### Your task
Restate, word for word, the lines from the opening line of the data through the line containing "house plant: present [399,726,576,1020]", both included, and nothing else.

### Records provided

- - -

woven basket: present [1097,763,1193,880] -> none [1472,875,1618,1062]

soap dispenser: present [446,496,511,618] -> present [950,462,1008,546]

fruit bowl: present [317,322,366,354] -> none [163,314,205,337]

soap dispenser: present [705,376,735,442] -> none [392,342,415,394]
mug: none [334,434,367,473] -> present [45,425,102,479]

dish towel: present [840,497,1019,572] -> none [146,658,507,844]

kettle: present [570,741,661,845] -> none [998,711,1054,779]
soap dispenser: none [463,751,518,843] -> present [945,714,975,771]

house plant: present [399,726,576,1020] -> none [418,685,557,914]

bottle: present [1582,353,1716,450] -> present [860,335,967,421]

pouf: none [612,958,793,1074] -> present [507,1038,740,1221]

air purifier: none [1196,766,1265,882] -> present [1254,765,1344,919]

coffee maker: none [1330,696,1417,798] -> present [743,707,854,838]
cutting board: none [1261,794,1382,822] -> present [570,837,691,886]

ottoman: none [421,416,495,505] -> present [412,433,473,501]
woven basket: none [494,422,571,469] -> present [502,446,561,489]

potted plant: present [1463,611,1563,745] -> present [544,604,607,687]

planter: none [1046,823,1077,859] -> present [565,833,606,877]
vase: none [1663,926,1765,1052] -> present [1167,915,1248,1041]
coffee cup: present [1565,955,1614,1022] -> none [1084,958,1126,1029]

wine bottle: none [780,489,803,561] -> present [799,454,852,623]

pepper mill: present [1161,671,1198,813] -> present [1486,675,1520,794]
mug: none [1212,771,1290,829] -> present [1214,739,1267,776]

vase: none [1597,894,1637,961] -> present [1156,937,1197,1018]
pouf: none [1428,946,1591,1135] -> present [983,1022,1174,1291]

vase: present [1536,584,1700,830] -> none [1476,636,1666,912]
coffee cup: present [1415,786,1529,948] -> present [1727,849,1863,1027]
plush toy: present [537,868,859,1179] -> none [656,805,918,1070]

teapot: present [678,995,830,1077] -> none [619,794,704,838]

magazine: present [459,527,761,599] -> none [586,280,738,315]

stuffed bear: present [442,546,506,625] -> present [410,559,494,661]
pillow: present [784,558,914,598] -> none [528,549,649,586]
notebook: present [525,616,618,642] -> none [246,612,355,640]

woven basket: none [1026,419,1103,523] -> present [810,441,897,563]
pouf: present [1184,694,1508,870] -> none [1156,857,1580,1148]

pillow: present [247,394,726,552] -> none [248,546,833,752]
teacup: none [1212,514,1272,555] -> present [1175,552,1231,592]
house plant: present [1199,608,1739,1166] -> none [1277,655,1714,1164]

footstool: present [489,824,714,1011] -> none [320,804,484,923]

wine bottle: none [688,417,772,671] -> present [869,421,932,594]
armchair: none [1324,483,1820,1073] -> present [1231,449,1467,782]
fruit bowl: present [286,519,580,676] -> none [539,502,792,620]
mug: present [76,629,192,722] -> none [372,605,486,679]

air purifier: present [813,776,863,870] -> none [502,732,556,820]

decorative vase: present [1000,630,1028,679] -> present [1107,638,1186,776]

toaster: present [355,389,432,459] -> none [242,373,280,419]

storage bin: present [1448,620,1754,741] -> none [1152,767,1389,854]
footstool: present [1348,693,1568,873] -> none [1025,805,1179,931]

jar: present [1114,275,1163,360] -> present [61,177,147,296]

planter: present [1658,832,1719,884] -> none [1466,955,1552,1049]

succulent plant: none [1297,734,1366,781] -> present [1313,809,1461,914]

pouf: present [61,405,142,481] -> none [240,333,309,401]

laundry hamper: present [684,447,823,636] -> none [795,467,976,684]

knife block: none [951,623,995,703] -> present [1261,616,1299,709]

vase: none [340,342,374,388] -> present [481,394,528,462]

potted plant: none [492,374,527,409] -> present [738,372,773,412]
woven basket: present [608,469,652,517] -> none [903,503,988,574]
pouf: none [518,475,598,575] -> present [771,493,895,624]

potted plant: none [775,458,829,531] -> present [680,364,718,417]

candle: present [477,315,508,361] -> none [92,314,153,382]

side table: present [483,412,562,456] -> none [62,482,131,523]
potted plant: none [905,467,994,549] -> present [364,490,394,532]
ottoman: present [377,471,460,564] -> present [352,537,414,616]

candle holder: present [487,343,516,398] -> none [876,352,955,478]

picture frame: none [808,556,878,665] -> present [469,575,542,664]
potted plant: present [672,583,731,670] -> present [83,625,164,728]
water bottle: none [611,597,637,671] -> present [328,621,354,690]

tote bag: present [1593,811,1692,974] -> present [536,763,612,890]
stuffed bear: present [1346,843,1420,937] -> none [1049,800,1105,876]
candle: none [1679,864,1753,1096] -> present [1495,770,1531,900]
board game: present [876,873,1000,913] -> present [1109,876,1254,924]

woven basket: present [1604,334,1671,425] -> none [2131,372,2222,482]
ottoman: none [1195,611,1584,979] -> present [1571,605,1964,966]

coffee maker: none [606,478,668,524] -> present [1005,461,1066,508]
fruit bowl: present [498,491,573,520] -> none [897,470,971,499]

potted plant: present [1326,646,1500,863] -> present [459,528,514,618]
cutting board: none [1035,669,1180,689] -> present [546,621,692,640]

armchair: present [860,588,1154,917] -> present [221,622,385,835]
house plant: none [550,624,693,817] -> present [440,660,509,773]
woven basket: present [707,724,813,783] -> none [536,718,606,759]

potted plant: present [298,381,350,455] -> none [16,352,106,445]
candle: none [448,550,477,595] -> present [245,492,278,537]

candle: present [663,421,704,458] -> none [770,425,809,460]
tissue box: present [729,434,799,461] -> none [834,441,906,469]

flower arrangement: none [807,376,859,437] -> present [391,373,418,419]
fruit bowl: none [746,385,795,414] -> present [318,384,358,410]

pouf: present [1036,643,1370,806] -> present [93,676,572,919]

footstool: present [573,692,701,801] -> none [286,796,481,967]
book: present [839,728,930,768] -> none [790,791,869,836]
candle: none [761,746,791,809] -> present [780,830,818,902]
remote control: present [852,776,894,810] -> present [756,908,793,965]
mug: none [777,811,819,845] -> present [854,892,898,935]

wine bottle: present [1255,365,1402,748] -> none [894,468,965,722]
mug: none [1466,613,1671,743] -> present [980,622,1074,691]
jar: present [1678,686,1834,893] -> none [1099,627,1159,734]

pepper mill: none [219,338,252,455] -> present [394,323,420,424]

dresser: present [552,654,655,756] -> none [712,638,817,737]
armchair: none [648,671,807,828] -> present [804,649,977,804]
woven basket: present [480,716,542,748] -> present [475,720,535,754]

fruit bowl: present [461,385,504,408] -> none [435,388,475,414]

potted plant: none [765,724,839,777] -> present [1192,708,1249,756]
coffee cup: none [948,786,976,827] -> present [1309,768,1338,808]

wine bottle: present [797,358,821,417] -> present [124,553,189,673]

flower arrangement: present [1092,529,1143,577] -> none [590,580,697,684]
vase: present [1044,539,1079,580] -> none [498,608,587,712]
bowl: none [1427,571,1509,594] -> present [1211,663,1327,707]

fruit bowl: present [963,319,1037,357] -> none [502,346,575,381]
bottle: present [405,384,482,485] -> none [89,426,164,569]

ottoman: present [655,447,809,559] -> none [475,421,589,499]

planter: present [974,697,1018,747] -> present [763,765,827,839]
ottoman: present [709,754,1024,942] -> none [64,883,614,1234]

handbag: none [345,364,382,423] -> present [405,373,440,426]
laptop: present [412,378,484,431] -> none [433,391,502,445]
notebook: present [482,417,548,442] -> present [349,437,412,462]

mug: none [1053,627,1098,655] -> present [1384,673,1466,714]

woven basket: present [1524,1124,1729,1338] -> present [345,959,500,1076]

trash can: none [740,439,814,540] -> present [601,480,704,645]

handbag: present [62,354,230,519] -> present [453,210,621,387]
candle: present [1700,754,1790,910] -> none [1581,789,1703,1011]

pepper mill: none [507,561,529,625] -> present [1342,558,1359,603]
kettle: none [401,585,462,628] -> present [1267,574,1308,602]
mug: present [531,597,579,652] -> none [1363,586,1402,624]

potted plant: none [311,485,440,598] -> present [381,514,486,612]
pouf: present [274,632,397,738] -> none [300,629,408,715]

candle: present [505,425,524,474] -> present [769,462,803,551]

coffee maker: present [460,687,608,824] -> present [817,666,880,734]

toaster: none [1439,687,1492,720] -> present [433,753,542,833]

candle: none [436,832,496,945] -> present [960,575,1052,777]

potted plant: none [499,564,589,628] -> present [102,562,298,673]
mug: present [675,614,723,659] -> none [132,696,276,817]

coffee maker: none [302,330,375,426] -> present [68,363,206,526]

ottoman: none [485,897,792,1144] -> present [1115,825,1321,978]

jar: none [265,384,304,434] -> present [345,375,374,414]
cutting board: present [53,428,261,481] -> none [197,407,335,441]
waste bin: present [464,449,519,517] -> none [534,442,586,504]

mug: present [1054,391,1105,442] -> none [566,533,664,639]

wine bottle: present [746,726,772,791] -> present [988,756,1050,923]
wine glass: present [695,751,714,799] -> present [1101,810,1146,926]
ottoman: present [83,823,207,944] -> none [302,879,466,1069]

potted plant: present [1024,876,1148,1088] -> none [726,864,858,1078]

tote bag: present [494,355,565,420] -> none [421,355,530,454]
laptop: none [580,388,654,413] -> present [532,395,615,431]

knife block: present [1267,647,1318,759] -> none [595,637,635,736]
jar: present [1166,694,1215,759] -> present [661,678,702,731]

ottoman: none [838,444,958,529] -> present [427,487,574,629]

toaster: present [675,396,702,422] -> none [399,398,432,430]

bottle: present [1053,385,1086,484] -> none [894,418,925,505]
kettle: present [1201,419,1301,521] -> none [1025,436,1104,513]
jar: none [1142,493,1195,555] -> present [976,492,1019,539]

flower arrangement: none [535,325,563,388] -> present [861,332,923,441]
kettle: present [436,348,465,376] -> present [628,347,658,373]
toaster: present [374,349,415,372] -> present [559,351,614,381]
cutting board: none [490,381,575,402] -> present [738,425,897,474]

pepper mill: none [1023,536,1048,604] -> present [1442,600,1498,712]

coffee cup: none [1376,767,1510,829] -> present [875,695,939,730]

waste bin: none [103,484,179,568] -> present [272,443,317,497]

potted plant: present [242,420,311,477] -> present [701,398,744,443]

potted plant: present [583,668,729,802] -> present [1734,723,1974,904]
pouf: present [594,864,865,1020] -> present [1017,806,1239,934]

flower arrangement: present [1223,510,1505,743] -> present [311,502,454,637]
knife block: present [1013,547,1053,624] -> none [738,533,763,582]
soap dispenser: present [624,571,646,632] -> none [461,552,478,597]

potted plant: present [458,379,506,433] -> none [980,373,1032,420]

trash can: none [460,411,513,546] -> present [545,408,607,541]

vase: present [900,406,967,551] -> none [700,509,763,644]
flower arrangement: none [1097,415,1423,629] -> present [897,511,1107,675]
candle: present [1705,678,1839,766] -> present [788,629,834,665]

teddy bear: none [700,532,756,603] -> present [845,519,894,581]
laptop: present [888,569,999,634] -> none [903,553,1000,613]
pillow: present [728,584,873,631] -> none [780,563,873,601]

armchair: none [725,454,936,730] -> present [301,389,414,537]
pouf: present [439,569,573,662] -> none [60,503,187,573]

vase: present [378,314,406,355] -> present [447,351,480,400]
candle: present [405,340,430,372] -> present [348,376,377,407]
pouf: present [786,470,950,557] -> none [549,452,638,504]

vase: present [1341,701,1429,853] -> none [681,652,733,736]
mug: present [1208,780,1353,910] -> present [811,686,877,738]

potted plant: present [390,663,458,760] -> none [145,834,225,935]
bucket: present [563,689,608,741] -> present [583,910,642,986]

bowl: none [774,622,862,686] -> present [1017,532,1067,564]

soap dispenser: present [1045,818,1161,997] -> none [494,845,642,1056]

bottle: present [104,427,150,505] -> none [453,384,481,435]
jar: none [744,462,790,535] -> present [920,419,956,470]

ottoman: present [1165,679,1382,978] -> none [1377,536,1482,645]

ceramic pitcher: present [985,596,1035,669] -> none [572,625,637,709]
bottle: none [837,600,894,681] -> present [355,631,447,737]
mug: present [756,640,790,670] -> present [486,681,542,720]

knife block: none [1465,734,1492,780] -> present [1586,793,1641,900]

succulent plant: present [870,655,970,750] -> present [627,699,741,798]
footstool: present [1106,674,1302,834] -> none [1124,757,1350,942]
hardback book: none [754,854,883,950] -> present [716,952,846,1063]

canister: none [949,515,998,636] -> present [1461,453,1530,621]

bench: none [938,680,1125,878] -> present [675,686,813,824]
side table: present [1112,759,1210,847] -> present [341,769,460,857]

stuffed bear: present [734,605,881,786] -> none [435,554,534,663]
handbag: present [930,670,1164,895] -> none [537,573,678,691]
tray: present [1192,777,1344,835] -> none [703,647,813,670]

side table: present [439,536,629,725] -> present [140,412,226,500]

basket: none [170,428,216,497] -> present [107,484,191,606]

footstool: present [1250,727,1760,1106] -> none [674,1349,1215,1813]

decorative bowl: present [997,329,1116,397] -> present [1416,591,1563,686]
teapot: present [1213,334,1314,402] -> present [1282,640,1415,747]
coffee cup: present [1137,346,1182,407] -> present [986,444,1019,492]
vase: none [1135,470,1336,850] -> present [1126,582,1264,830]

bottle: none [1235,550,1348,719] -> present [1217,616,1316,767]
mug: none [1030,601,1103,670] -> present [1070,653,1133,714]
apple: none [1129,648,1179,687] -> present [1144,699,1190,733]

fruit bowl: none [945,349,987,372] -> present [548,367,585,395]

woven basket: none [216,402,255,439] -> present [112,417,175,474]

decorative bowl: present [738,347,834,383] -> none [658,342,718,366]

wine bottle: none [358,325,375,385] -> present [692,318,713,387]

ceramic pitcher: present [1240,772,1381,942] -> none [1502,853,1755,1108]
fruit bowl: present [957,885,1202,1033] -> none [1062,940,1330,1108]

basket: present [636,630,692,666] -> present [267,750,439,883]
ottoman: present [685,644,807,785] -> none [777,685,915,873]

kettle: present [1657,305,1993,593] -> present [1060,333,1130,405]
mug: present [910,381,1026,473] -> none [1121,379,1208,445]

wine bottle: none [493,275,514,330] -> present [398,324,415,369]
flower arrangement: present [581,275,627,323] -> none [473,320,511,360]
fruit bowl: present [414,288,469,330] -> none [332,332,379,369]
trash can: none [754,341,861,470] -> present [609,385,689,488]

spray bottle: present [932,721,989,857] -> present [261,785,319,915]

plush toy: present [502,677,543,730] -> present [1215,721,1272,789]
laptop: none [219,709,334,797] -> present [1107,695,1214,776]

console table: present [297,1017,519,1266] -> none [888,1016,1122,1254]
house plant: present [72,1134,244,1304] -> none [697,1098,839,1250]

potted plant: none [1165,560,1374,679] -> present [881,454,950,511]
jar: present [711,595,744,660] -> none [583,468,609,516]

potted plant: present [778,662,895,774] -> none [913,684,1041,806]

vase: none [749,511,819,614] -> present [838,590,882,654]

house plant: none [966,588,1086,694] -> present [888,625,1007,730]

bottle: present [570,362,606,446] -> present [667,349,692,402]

- - -

### Answer
woven basket: present [1097,763,1193,880] -> none [1472,875,1618,1062]

soap dispenser: present [446,496,511,618] -> present [950,462,1008,546]

fruit bowl: present [317,322,366,354] -> none [163,314,205,337]

soap dispenser: present [705,376,735,442] -> none [392,342,415,394]
mug: none [334,434,367,473] -> present [45,425,102,479]

dish towel: present [840,497,1019,572] -> none [146,658,507,844]

kettle: present [570,741,661,845] -> none [998,711,1054,779]
soap dispenser: none [463,751,518,843] -> present [945,714,975,771]

house plant: present [399,726,576,1020] -> none [418,685,557,914]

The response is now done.